In response to Danielle's blog, the definition of normal isn't really a definition at all, it's a changing cultural continuum.
Danielle talks about what makes the circus people originally fit into the stereotypical category of "freaks," their physical attributes or unusual skills.
Then she talks about Cleo, the typical beauty, who becomes a "freak" to the viewer when she tries to poison a man for his money.
If Cleo were a normal woman who hadn't done such socially unacceptable things in the film, I believe we'd still consider the circus people as freakish, even after seeing them interact in their daily lives.
What forces the transfer of the title "freak" is when one person takes on a less socially acceptable attribute than those around them.
The circus people are freaks, but wait, Cleo is worse, so she's the real freak.
It all has to do with bias and social circumstances, cultural norms and levels of tolerance.
Physically, the circus people for the most part are abnormal. They do not statistically fit into the norm of body forms.

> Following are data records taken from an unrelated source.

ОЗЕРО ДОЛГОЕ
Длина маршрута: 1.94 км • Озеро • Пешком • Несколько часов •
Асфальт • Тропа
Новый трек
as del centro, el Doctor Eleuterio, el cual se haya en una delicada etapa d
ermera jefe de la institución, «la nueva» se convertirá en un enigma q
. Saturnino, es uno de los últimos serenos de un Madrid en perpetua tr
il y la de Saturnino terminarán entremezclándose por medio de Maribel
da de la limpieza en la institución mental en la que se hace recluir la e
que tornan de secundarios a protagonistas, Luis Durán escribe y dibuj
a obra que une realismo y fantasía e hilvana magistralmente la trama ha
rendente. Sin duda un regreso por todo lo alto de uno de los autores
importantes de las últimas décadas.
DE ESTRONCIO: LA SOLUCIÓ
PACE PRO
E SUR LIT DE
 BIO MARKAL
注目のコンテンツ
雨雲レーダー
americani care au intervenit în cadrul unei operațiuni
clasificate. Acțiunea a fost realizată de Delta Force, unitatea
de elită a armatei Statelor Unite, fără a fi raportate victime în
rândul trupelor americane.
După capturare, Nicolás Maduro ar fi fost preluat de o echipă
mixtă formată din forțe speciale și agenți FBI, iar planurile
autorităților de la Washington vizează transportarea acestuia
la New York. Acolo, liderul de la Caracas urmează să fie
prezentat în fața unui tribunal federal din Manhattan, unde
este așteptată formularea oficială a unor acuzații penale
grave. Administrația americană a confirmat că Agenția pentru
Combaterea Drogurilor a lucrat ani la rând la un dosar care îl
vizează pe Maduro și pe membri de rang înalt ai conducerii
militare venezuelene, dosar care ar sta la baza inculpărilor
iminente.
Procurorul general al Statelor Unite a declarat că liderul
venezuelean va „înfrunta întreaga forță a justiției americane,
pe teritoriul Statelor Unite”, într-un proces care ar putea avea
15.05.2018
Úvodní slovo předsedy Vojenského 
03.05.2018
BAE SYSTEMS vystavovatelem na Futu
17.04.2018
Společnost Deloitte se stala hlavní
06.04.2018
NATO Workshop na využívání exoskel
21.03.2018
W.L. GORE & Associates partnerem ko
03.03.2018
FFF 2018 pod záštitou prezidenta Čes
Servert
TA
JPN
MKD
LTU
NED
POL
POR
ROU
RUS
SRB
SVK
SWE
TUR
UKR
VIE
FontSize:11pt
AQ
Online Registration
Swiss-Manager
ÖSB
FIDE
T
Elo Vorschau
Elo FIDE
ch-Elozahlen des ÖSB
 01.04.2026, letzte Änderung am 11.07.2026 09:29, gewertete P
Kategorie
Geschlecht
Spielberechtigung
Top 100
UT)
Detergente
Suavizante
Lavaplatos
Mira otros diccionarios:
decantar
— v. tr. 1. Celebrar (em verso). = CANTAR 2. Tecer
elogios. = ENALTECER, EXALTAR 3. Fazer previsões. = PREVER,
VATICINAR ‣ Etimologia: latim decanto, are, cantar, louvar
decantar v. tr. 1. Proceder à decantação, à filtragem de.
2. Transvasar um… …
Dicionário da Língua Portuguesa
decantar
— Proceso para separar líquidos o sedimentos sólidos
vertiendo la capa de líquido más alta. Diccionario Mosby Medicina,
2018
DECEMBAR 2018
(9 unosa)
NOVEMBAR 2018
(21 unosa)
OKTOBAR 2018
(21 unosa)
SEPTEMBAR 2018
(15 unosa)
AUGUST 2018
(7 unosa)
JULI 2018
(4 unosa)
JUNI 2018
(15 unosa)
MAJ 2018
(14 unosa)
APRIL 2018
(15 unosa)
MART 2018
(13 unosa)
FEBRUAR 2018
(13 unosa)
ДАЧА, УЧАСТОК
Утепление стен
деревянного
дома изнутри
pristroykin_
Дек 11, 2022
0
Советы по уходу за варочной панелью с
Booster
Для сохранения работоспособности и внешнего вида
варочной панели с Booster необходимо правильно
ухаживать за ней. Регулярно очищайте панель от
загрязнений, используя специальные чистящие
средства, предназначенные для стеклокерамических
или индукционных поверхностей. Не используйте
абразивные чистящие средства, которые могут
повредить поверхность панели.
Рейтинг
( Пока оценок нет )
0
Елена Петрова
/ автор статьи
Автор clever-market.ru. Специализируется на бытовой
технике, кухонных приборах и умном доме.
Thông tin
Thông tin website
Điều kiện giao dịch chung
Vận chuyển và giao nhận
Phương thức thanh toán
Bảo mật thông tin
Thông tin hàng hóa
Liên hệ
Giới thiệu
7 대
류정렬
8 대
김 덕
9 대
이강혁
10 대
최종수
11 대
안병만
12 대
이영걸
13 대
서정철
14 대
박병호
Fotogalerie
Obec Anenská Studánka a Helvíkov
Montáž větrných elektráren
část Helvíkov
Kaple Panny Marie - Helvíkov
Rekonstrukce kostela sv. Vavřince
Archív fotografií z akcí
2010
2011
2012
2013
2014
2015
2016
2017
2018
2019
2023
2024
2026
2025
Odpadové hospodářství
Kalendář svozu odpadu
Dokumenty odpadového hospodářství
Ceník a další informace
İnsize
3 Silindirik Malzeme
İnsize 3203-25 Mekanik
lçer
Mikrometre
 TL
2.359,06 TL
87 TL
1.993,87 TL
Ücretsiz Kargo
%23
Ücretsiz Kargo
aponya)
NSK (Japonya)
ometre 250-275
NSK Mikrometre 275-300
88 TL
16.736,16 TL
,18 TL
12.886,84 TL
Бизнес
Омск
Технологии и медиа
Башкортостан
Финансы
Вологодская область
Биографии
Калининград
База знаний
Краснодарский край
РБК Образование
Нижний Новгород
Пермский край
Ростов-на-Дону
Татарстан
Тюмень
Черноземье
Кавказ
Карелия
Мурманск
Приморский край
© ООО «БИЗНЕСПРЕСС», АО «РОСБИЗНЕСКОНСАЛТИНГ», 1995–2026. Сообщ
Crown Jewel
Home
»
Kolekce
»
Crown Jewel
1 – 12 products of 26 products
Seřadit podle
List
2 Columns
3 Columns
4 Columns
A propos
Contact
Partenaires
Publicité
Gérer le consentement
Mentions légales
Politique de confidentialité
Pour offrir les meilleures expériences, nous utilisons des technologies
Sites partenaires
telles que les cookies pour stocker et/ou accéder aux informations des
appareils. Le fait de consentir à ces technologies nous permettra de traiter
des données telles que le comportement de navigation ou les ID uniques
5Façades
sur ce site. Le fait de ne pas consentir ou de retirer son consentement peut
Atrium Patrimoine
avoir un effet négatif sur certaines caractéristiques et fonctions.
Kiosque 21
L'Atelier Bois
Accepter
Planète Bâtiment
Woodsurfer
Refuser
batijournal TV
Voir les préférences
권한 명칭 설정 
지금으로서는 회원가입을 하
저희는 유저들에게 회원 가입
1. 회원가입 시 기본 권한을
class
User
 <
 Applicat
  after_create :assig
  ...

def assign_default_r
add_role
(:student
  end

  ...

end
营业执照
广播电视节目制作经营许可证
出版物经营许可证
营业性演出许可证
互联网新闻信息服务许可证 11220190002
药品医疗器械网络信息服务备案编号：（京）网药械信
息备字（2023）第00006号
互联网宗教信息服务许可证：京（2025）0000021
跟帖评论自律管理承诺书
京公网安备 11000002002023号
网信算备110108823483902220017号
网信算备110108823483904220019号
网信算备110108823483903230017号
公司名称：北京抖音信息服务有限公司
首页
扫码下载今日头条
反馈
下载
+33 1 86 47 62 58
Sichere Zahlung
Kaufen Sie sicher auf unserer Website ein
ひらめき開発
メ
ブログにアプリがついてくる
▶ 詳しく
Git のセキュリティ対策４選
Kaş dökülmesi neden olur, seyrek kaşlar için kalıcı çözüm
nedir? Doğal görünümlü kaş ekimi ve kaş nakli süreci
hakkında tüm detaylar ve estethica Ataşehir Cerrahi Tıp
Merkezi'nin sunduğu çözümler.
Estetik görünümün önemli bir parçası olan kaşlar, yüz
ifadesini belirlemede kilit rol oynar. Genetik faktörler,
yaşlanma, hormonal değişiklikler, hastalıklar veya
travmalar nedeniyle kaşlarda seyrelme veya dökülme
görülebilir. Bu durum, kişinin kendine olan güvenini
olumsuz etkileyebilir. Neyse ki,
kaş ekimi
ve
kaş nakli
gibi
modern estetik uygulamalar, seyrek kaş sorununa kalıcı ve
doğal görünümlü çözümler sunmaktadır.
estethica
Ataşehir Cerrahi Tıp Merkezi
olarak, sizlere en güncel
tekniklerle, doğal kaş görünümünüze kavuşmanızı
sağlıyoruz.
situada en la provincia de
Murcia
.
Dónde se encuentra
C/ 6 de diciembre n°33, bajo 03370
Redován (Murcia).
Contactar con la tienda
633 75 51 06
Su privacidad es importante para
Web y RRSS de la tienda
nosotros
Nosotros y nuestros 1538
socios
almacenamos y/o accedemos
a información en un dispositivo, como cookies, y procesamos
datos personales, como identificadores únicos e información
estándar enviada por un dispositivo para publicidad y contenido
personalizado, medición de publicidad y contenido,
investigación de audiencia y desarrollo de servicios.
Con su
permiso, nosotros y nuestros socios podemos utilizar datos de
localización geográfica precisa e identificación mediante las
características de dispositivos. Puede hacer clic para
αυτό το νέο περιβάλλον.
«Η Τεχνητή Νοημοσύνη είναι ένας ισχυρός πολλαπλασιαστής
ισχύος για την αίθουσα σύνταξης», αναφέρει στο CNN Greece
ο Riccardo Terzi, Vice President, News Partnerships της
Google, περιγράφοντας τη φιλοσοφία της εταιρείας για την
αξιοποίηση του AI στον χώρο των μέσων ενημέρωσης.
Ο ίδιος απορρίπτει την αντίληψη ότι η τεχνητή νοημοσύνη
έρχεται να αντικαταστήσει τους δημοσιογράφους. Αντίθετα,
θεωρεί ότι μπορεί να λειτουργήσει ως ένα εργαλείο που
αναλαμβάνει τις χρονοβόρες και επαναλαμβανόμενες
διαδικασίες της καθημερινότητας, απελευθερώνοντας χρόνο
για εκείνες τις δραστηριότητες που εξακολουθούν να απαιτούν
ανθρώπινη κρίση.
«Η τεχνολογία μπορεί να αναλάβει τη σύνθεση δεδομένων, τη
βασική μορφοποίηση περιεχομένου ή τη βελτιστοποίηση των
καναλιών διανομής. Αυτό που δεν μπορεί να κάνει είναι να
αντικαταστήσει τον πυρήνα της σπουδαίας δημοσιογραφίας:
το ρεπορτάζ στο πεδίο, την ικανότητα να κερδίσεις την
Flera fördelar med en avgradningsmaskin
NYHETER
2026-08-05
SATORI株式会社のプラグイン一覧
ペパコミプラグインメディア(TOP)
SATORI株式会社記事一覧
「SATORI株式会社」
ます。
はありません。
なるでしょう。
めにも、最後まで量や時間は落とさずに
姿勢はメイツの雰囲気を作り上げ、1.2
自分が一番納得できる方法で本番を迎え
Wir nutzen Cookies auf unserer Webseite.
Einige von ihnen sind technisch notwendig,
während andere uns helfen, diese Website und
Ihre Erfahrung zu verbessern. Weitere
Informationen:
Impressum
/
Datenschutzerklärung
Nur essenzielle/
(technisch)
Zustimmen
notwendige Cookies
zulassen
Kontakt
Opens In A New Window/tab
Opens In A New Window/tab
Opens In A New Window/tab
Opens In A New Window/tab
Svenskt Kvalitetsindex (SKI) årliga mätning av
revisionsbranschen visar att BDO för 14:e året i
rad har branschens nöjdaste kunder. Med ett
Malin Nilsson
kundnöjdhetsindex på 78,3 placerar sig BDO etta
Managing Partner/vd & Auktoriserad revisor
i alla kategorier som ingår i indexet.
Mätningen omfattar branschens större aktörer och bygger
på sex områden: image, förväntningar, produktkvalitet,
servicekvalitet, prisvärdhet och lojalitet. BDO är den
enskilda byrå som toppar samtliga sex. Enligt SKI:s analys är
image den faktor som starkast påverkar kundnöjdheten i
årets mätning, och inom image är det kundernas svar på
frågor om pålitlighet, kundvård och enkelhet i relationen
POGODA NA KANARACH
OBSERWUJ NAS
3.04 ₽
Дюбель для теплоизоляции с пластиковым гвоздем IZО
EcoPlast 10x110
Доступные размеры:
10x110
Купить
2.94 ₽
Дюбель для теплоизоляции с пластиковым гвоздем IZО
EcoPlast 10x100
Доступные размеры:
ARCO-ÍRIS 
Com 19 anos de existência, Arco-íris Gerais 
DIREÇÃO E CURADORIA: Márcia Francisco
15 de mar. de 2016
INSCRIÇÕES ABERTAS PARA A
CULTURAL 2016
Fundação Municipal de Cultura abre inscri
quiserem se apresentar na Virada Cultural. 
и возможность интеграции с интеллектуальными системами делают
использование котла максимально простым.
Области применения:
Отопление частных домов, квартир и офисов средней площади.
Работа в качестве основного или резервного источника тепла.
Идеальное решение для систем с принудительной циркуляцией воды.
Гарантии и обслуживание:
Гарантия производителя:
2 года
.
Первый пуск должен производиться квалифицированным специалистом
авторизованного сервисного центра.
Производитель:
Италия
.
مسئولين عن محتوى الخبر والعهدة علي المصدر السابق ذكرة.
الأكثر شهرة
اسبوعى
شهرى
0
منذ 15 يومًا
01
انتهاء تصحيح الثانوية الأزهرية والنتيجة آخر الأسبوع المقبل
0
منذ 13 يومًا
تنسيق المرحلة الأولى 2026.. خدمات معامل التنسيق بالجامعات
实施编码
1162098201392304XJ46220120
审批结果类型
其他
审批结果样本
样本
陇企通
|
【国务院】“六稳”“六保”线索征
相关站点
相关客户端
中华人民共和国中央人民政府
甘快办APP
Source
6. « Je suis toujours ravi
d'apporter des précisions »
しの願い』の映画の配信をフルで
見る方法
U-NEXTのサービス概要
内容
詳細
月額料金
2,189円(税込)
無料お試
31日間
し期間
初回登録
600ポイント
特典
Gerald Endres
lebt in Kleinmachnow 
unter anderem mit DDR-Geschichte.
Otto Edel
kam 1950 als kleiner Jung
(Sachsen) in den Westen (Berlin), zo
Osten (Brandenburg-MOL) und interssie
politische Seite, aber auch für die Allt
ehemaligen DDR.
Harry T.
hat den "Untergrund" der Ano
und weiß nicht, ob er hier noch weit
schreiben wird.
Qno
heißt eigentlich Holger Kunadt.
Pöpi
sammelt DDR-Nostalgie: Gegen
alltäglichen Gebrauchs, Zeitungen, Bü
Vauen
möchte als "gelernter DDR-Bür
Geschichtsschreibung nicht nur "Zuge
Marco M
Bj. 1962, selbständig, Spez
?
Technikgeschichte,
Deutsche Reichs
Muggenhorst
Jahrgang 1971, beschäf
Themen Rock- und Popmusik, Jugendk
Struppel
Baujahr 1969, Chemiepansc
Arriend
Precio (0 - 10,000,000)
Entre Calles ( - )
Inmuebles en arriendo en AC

However, whether this makes them a "freak" or not relates to the associations society has with these abnormalities.
Freak is a negative term.
So where do we draw the line where a person is no longer simply different from us, but rather a freak?
I has to do with acceptance.
"One of us one of us we accept her we accept her," they chant at the wedding feast.
They no longer think of Cleo so negatively, they accept her.
This is a prime example of the transition from outgroup to a member of a particular community.
She is now one of them, she is no longer "other," she is more socially acceptable, and therefore less of a "freak" to the circus people, whose norm is to be abnormal.